» SOURCE TEXT:
※

The principals of both companies agreed that any wholesale chemicals supplied by ESP to the Target and invoiced during this period would be deducted from the cash portion of the transaction at closing. During the period from July 22, 2008 through December 29, 2008, ESP supplied the Target with $202,192 of wholesale chemicals and storage equipment tanks. During this period, the price of oil declined from $143 per barrel to below $35 per barrel. The decline in oil product pricing caused several of the clients for the Target and ESP to scale back their use of petrochemicals at their field locations. This event hampered the ability of ESP to raise additional equity funds through the sale of securities of the company. Discussions between the principals of the Target and ESP continued and a letter of intent outlining the terms and conditions of a purchase of the Target was executed in February 2009. At the time of signing of the LOI, ESP anticipated the sale of company securities to raise approximately $1,000,000 in new equity for the company. To date, we have not been successful in the capital raise. The LOI with the Target has been extended indefinitely in anticipation of a successful equity raise by ESP. During the three months ended March 31, 2009, ESP provided an additional $22,188 of wholesale chemicals to the Target. The LOI with the Target provides that in the event that a transaction is not completed, the Target would begin making payments on the outstanding invoices and an interest rate of 5% per annum would be added to the outstanding receivable until paid.

ESP and the Target have agreed verbally that the purchase of the Target business will no longer have a hard cash component, and will now consist of all of the outstanding invoices and amounts due ESP as the cash portion of the final negotiated purchase price plus ESP stock to fulfill the remainder of the total purchase price. We anticipate closing the transaction during the first quarter of 2010.

Concentrations

The Company has three major customers that together account for 31% of accounts receivable at March 31, 2009 and three major customers that together account for 64% of the total revenues earned for the three months ended March 31, 2009.

    Accounts        
    receivable     Revenue  
Customer A   16%     37%  
Customer B   6%     13%  
Customer C   9%     14%  
    31%     64%  

The Company has a published agreed upon price for Customer A which is reviewed and revised annually. Currently, approval of proposed price increases are pending for this customer, thus the first quarter sales have been recorded at the 2008 prices.

The Company has three vendors that accounted for 60% of purchases and 33% of the ending accounts payable at March 31, 2009.

    Accounts        
    Payable        
          Purchases  
Customer A   15%     34%  
Customer B   12%     16%  
Customer C   6%     10%  
    33%     60%  

Impairment

Unevaluated properties which are excluded from amortization are assessed at least annually to ascertain whether impairment has occurred. Unevaluated properties whose costs are individually significant shall be assessed individually. Where it is not practicable to individually assess the amount of impairment of properties for which costs are not individually significant, such properties may be grouped for purposes of assessing impairment. Management considers the following factors in assessing properties for impairment:

Impairment may be estimated by applying factors based on historical experience and other data such as primary lease terms of the properties, average holding periods of unproved properties, and geographic and geologic data to groupings of individually insignificant properties and projects. The amount of impairment assessed under either of these methods shall be added to the costs to be amortized. In addition, management assesses the availability of financing on commercially viable terms in order to finance the development of the property. The Company individually evaluated the Block 83 and 84 Project and the Baker 80 Lease. These are the only unevaluated properties owned by the Company; therefore, no properties were evaluated as a group.

※

» SET OF TASKS:
a. Reproduce the ESP passage word for word, starting at "Concentrations" and ending at "ended March 31, 2009.".
b. Resume the ESP passage, picking up right after its final sentence.

[Data entries]

※

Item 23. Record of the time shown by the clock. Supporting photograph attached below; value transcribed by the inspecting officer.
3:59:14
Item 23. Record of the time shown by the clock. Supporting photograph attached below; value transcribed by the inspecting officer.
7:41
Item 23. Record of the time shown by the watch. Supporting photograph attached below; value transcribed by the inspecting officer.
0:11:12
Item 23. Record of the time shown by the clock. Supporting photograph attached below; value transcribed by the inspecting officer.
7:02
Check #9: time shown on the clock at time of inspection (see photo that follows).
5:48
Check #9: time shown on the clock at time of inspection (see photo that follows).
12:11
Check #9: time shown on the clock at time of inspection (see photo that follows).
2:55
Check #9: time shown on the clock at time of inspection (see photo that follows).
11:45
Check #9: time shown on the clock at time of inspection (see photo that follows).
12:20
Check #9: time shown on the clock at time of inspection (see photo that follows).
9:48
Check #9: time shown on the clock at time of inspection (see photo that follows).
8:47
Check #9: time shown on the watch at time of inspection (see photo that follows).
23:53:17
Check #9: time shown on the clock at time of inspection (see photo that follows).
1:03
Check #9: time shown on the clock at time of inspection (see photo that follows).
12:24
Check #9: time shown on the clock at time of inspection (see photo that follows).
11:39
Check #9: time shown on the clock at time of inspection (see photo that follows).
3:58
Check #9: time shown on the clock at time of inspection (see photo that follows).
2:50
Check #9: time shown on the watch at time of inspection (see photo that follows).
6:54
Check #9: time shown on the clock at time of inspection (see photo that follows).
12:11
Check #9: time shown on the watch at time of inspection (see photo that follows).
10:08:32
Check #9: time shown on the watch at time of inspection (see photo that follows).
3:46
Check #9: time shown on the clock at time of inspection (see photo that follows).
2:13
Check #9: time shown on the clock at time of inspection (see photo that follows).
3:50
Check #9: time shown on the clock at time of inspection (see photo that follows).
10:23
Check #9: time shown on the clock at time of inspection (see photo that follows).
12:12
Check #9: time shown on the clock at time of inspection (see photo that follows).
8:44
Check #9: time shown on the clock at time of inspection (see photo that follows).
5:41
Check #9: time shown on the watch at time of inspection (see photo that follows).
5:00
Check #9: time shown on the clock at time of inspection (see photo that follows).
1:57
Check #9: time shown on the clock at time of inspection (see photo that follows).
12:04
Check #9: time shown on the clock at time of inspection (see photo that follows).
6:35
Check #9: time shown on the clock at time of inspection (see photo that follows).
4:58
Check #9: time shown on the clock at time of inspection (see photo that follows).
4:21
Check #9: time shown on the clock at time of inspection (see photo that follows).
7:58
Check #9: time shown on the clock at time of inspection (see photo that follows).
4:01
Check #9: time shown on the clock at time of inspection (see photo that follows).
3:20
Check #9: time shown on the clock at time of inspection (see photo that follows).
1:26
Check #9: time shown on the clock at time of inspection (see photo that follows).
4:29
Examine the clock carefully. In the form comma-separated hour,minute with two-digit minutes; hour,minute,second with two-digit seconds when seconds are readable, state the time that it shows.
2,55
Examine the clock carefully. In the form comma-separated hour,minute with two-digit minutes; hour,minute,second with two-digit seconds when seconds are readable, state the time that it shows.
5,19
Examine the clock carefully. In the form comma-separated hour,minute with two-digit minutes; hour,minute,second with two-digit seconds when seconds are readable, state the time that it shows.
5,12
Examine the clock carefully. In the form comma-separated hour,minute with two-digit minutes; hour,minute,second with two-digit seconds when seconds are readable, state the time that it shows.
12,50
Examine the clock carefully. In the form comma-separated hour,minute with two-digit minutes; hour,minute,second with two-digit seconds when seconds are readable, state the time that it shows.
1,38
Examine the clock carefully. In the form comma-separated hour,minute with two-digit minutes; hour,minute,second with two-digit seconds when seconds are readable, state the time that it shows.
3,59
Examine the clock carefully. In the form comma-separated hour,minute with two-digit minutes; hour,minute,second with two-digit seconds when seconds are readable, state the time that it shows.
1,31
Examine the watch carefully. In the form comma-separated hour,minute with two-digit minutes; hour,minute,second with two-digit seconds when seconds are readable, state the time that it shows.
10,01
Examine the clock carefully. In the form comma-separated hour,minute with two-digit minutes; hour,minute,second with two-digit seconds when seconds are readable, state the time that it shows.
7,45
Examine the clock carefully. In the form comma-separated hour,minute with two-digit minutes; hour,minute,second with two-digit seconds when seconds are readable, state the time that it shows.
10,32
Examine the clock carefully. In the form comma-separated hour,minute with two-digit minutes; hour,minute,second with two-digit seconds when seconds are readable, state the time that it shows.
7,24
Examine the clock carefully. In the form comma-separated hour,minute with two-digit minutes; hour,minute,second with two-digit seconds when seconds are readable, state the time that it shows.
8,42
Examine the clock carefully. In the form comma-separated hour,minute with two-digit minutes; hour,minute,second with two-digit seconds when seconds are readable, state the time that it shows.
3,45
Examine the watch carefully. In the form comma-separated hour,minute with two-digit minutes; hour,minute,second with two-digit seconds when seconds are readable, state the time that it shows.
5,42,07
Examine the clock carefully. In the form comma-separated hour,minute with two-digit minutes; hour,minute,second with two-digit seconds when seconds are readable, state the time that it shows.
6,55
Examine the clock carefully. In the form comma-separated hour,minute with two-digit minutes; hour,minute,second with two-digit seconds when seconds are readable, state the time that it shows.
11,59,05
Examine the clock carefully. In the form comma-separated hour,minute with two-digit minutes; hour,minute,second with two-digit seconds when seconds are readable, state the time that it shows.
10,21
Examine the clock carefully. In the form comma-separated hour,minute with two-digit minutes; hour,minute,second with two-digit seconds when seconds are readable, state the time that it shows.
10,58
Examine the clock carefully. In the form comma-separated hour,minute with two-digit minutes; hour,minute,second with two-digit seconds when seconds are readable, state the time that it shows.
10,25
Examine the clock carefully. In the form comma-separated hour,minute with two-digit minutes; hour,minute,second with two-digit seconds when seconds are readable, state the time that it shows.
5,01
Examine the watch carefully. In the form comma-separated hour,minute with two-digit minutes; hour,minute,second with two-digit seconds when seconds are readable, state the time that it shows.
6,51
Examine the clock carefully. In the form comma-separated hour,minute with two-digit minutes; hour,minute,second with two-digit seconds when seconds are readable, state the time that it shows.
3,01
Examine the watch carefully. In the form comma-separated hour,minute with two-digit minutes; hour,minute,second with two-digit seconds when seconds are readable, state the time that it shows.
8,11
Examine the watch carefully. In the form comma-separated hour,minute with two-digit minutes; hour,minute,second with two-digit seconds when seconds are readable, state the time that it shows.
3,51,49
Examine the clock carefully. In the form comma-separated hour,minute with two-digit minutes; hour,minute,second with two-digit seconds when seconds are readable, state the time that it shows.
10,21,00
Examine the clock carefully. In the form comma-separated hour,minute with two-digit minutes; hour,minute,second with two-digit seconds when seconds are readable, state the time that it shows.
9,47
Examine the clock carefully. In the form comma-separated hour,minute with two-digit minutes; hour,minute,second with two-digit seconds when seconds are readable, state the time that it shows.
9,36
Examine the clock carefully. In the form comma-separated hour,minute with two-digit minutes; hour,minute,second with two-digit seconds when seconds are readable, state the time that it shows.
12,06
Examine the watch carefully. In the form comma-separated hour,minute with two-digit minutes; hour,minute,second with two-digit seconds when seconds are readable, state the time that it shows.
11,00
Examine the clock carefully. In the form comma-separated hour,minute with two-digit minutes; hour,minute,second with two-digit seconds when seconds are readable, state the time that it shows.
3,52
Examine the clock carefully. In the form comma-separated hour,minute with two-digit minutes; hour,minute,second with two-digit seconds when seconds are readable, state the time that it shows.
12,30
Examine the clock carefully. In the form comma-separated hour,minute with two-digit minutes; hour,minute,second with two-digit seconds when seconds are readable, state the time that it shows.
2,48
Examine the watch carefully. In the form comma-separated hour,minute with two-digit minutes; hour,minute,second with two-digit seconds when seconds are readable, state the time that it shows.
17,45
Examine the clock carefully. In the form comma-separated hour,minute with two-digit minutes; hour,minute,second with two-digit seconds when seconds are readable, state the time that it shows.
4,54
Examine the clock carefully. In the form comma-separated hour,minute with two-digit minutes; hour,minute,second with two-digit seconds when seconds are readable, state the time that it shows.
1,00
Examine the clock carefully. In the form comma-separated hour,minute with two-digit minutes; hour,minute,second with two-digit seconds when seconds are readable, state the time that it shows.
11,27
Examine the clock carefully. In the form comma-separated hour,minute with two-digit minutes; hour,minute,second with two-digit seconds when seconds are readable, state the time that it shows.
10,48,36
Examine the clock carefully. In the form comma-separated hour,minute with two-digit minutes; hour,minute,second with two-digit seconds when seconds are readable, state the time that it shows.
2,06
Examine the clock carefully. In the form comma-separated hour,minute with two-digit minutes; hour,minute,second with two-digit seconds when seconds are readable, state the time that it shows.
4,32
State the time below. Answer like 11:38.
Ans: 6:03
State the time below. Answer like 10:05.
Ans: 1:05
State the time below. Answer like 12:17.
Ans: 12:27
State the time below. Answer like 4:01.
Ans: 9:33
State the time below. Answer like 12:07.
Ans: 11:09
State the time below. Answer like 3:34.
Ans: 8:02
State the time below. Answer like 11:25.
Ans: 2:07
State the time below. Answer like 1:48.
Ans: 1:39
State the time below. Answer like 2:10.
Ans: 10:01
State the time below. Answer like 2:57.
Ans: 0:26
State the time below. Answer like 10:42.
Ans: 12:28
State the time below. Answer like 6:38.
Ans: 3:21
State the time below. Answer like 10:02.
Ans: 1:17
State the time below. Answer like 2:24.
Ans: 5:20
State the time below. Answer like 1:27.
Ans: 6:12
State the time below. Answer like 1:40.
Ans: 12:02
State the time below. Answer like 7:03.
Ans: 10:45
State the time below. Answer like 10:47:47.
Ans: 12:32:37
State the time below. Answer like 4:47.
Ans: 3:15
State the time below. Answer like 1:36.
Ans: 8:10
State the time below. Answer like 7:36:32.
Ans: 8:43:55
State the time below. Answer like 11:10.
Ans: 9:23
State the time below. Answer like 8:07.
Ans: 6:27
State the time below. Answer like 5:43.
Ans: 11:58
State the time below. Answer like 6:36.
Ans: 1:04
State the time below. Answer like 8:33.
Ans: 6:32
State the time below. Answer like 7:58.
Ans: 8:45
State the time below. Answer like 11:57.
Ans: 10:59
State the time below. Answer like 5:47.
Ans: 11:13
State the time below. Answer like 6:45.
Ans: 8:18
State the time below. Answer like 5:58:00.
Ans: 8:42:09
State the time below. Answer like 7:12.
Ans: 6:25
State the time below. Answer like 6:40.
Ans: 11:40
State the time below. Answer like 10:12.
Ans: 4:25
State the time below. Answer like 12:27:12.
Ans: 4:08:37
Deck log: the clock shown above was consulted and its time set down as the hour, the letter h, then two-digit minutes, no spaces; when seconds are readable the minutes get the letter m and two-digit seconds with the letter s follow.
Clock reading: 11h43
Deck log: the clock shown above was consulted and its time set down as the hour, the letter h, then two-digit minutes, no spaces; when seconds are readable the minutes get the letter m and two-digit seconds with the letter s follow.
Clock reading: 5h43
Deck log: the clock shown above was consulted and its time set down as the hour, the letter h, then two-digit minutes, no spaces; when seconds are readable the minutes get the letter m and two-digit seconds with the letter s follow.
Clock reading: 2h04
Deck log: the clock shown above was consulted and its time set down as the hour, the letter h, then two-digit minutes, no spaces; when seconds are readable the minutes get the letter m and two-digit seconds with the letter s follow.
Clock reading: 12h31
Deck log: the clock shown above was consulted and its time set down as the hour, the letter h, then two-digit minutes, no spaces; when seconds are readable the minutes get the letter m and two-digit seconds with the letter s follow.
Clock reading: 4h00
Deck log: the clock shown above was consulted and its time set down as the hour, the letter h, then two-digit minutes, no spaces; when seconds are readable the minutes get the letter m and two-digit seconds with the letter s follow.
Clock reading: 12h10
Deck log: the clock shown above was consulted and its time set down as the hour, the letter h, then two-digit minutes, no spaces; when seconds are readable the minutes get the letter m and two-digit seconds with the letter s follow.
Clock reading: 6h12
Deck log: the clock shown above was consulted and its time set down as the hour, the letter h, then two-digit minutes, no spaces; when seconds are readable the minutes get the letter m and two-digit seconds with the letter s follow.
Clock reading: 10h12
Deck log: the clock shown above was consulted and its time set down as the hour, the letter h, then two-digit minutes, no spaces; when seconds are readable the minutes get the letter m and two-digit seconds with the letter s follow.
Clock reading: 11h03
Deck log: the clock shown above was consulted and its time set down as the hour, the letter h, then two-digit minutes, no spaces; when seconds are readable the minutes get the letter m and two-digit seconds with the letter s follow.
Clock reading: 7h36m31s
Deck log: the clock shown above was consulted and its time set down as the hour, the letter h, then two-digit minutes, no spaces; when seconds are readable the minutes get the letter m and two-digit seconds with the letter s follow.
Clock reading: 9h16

※

» EXPECTED RESULTS:
a.
Concentrations

The Company has three major customers that together account for 31% of accounts receivable at March 31, 2009 and three major customers that together account for 64% of the total revenues earned for the three months ended March 31, 2009.

b.
At March 31, 2009, the Company determined that there was no impairment of its investments in unevaluated properties.

Revenue and Cost Recognition

The Company through its wholly owned subsidiary, ESP Petrochemicals, Inc., is a custom formulator of petrochemicals for the oil & gas industry. Since the products are specific to each location, the receipt of an order or purchase order starts the production process. Once the blending takes place, the order is delivered to the land site or dock. When the containers of blended petrochemicals are off-loaded at the dock, or they are stored on the land site, a delivery ticket is obtained, an invoice is generated and Company recognizes revenue. The invoice is generated based on the credit agreement with the customer at the agreed-upon price.


Revenue is recognized when title and risk of loss have transferred to the customer and when contractual terms have been fulfilled. Transfer of title and risk of loss occurs when the product is delivered in accordance with the contractual shipping terms, generally to a land site or dock. Revenue is recognized based on the credit agreement with the customer at the agreed upon price.

Note 2 – Going Concern

The Company has net losses for the three months ended March 31, 2009 as well as negative cash flows and negative working capital.

These factors raise substantial doubt about the Company's ability to continue as a going concern. The financial statements do not include any adjustments that might result from the outcome of this uncertainty.

The Company's ability to continue operations will likely require additional capital. The condition raises substantial doubt about the Company to continue as a going concern. We expect cash flows from operating activities to improve, primarily as a result of an increase in revenue, although there can be no assurance thereof. The accompanying consolidated financial statements do not include any adjustments that might be necessary should we be unable to continue as a going concern. If we fail to generate positive cash flow or obtain additional financing, when required, we may have to modify, delay, or abandon some or all of our business and expansion plans.

Note 3 – Unevaluated oil and gas properties

Block 83 and 84 Project, JV

On March 6, 2008, our predecessor entity Pantera purchased a 10% interest in a joint venture formed pursuant to a joint venture agreement dated February 24, 2008 with Trius Energy, LLC, as the managing venturer, and certain other joint venturers, in consideration for $800,000. The joint venture was formed for the purpose of drilling certain oil and gas fields in Texas, USA. Upon entering into this agreement, a director of Trius Energy, LLC was appointed as a director of the Company. The initial well, the Sibley 84#1, was drilled and re-entered on the property. On April 1, 2008, the joint venture began re-entry operations on the Sibley 84 #1 Well. On August 16, 2008, the Sibley 84 #1 well of Block 83 84 Project JV entered production from the Devonian and Fusselman zones and began to sell natural gas. Sales were suspended to allow the well to unload fluid, and a separator was put in line with the stack-pak to better handle the formation water. In addition, the operator performed an acidization procedure on the perforations, or holes made in the production formation through which formation gas enters the wellbore. While bottom hole pressure remained strong after the acidization procedure, formation water from an undetermined zone continued to cause a significant decrease in the natural gas production rates, and caused the Block 83 84 Project JV to shut in the well for evaluation. While evaluating solutions from service providers to decrease the water production, on November 12, 2008, there was a reported well-head blowout. Multiple service companies were mobilized on location to control the well and place a Blow Out Preventer on the casing head at the surface of the well. The well is currently shut in due to the blow out. Work to repair the blowout began in August 2009. The Company expects that the operator will receive insurance reimbursement to cover the cost of the repairs of the damage from the blow out.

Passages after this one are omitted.